Ich weiss nicht, warum Trump gewonnen hat. Es ist nicht einfach so passiert, gleichzeitig hat es sich auch nicht schon abgezeichnet. Es liegt nicht einfach an Hillary und es liegt nicht einfach an Trump. Es ist kein Denkzettel an die einen (was ist ein Denkzettel?), keine Warnung, Mahnung oder Bestrafung und kein Ventil (was ist ein Ventil?), keine Rache, kein Zeichen der anderen. Natürlich ist es das schon, aber das ist es nicht.
Man kann erahnen, dass auch die nächste Erklärung, die wir lesen werden, nicht die richtige sein wird, und iterativ: dass wir nie eine lesen werden oder sie in der Skepsis, die wir unterdessen pflegen werden, nicht als solche erkennen. Aber wir müssen sie lesen.

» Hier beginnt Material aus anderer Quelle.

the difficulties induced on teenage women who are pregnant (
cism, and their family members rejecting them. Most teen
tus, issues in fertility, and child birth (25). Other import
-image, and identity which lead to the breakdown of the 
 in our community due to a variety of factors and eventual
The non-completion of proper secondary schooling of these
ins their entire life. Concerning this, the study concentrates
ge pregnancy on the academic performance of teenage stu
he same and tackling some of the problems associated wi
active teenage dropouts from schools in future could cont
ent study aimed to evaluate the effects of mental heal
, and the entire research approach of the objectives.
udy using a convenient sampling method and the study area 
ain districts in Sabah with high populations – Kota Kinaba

Es wäre zu einfach, Trump als widersprüchliches Phänomen zu begreifen oder als eine Pille, die man jetzt einfach schlucken müsse, um das Adrenalin in die Politik zu schütten, oder sogar zu denken: «ja, erst Abwarten, was passiert, Nachdenken bringt vorerst nichts» oder zu sagen: «So schlimm war das auch nicht», oder «Wir haben´s eigentlich schon gewusst», denn das ist eben auch nicht wahr und vorgestrig.

Die beste Zeit ist angebrochen, jene, in der wir alle zu Postrukturalisten werden müssen und in der wir uns im besten, verworrenen, hinterhältigsten, überschäumendsten und herausforderndsten Text befinden, den wir je gesehen haben.